笑顔ではあるのですが先ほどまでの優しいそれと違い背筋が凍ってしまいそうな感覚を覚える笑顔です。

「ごめんなさいね、イーリスちゃん。今から少しだけ伊里奈ちゃんにお説教するから待っていてくれる?」

確認する形ではありますが、断るのは無理ですね。
私の袖をひしっと掴み、行かないでと言いたそうな顔で伊里奈さんが見てきますが、ごめんなさい。

私は急ぎ気味に2人から離れました。


それから時間が経つこと15分程度。

便利ですね、家庭用サイズの時計があるのは。
元いた世界では、時計なんて教会や王城に設置されている大型のものしか無くて不便でしたけど。

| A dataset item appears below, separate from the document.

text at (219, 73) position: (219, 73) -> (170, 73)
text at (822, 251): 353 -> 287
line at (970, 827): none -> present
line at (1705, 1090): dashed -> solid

などと細かい時間の経過を把握できる恩恵を感じつつ視線を送った先には、説教が終わった様子の2人。
早苗ママが手を握っているのは伊里奈さんの逃亡防止のためなのかしら。

「ほら、伊里奈ちゃん。」

早苗ママは私の目の前で握っていた手を放すと、背中を押し伊里奈さんを私と対面させます。
すると伊里奈さんは深く頭を下げました。

「申し訳ありませんでした、イーリス様。私のミスでアナタを召喚し悪魔の力を与えてしまって。」

そう言えば、謝罪はまだ受けていなかったですね。

「その謝罪を受け入れます。今後は2度と同じ過ちを繰り返さぬよう、精進なさい。」

まずは形式通りの返答。
ただ、これだけだと冷たいわよね。

「異世界に召喚され悪魔の力を得るなんて普通に生きていたらまずあり得ない体験をさせてくれたのですしアナタを責める気は無いわ。」

うん、安心してもらえたみたいね。
自分と同じ顔をした女性の、泣きそうな顔なんて見ていて気分が良いものでは無いわ。

それから私は伊里奈さんが具体的にどういう間違えをしたのか簡単に説明してもらいました。

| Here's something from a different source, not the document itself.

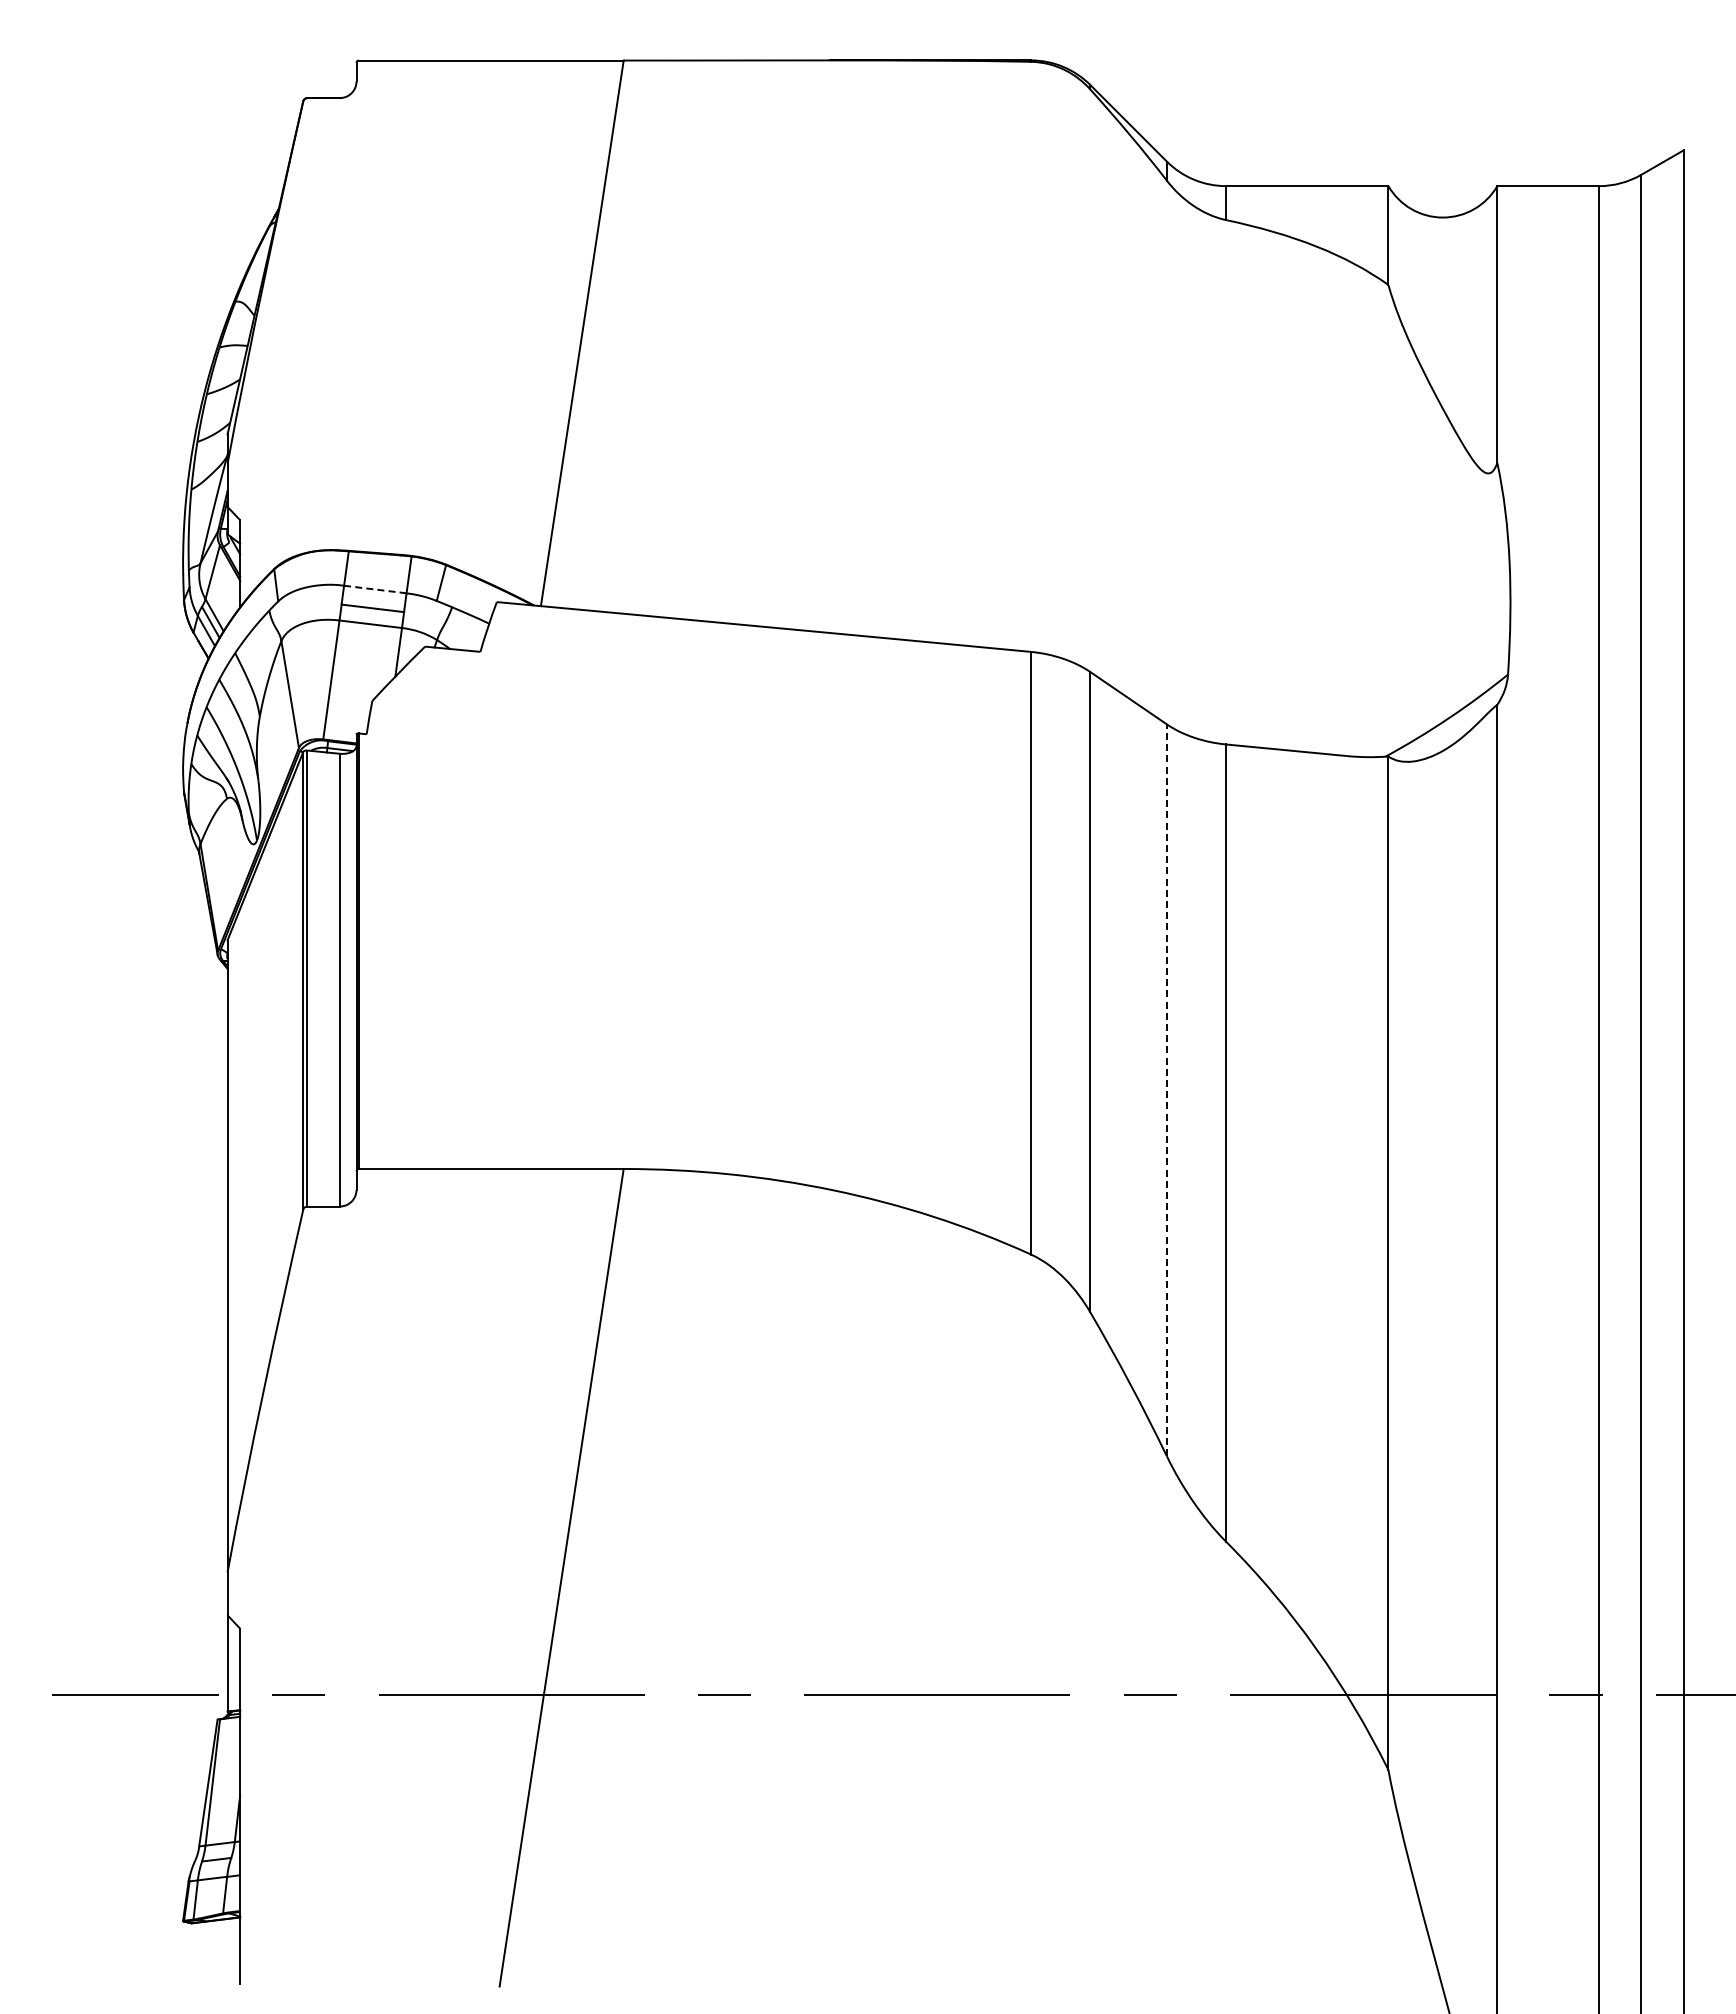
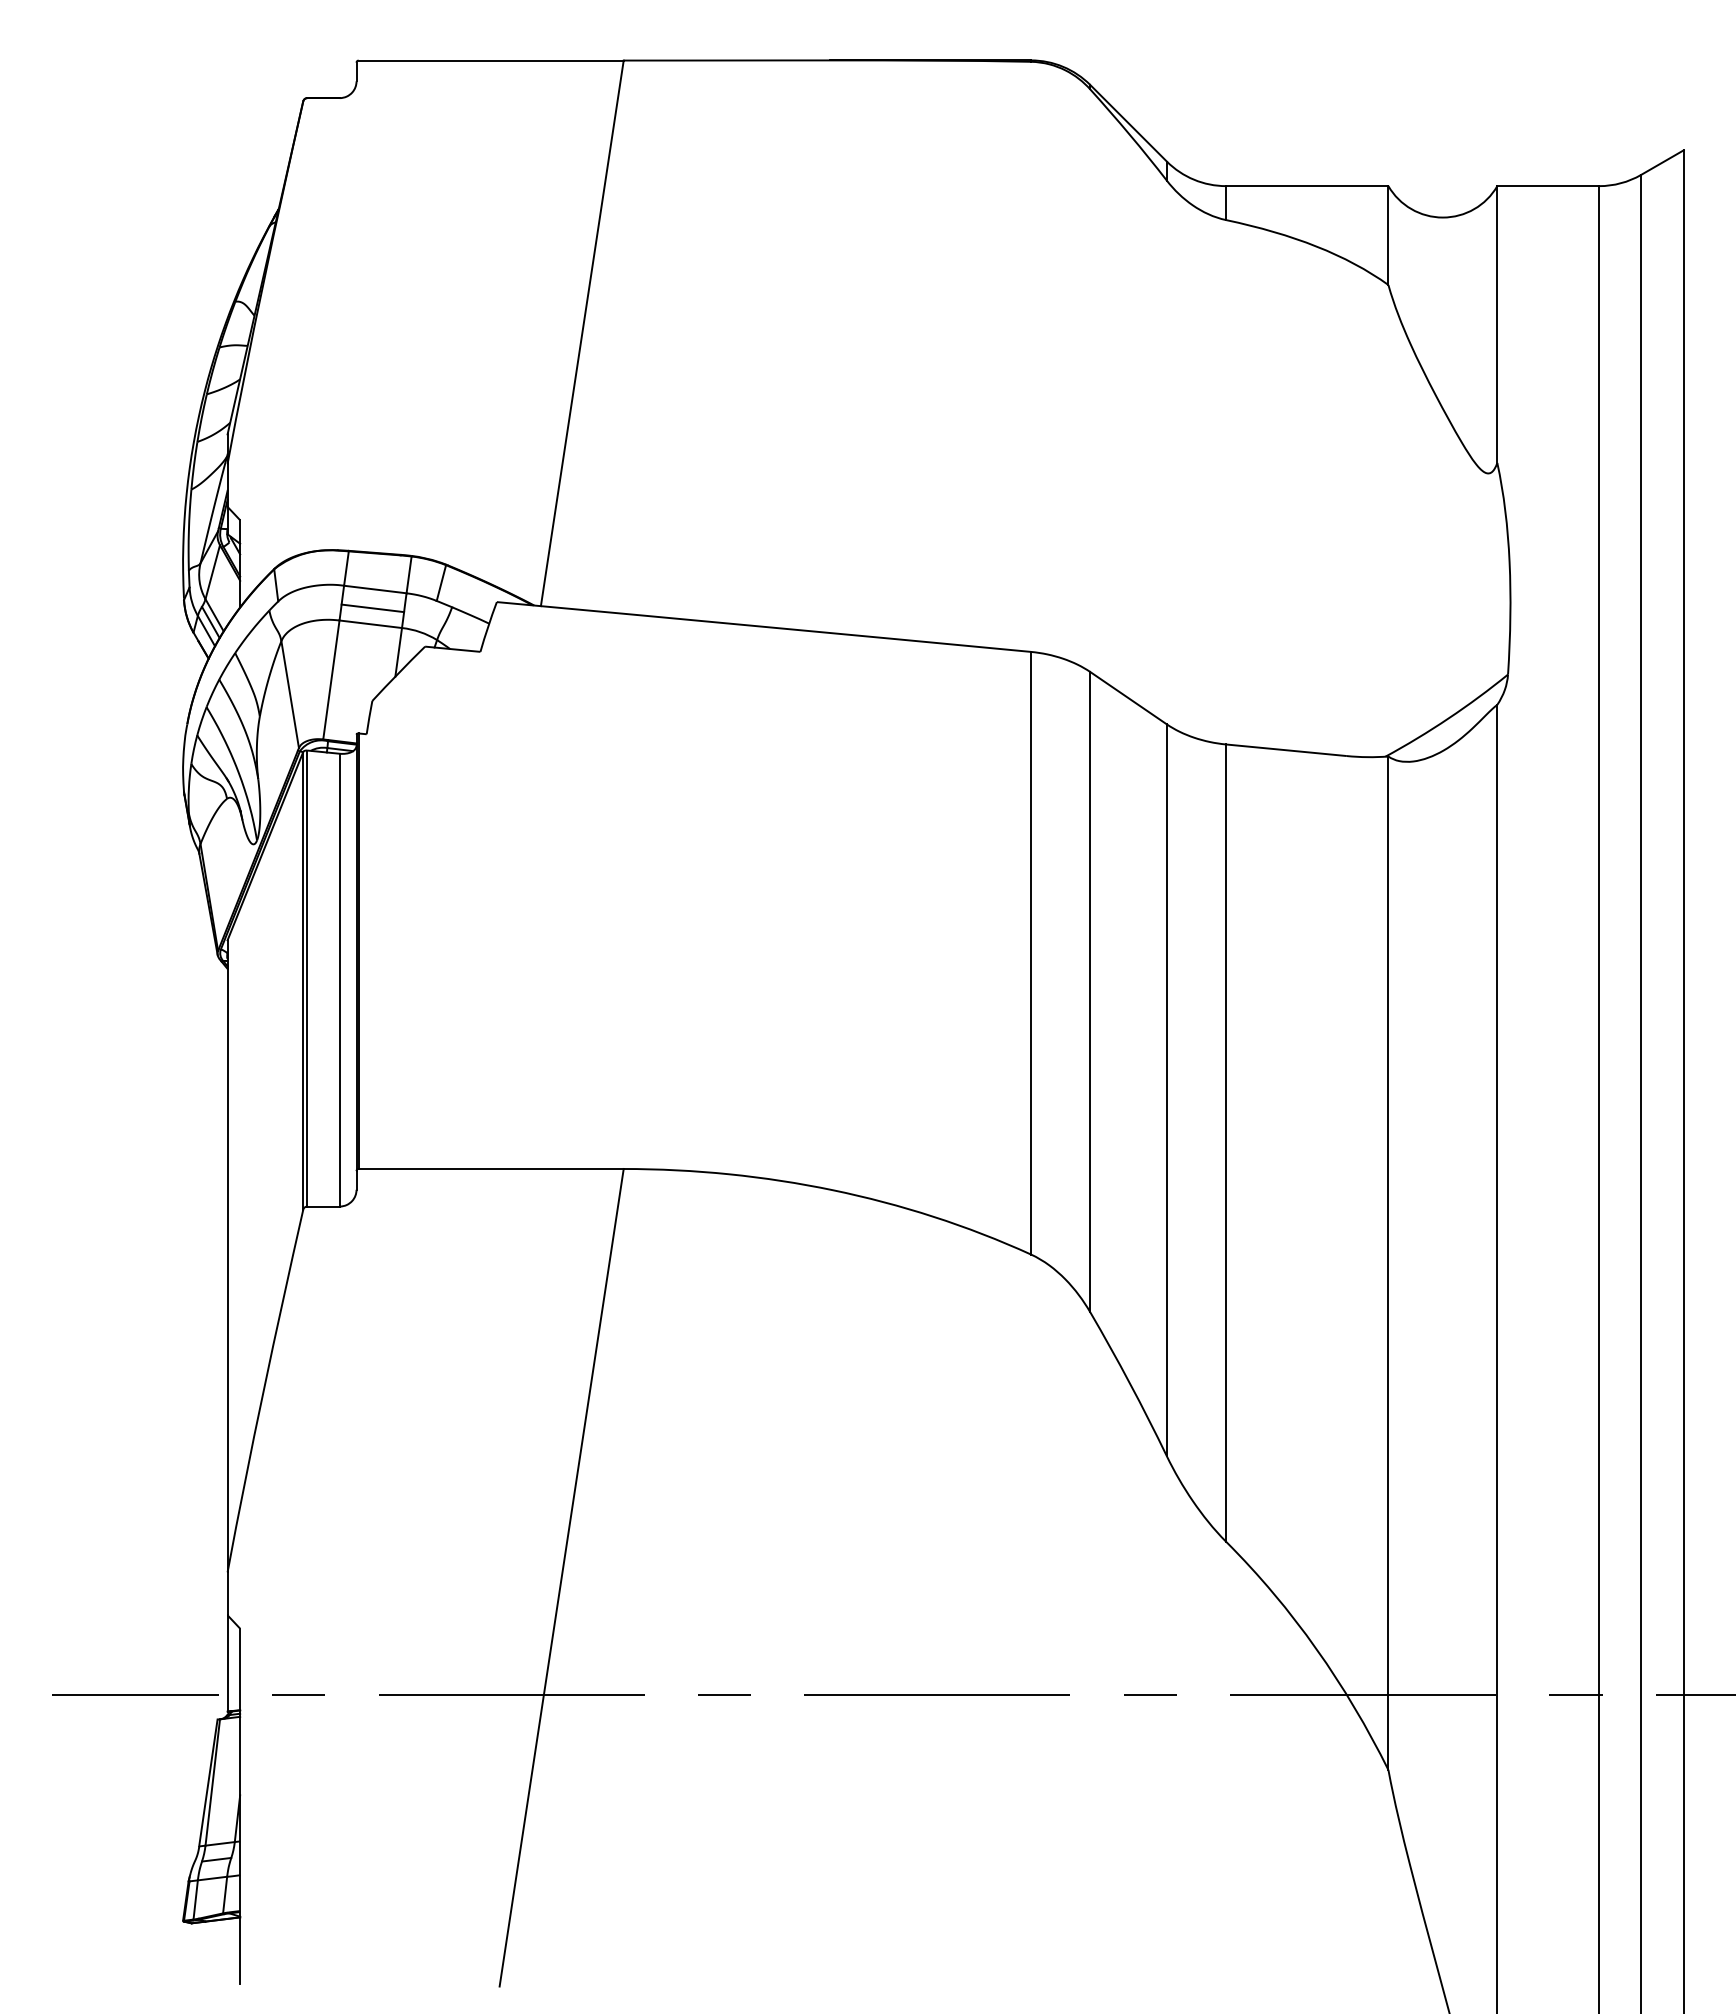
line at (375, 589): dashed -> solid
line at (1166, 1090): dashed -> solid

あの円陣を構成する奇怪な文字は魔術文字という特殊なものらしく、伊里奈さんは勉強中だったそうです。
失敗したのは彼女が未熟だったからでした。

本来であれば『私はここに悪魔私召喚し、私と同じ姿を与える』というのが正しい文章なのですが…

伊里奈さんは順番を間違え『私はここに私と同じ姿の者を召喚し、悪魔とする。』といった文章で悪魔召喚に挑んでしまったわけです。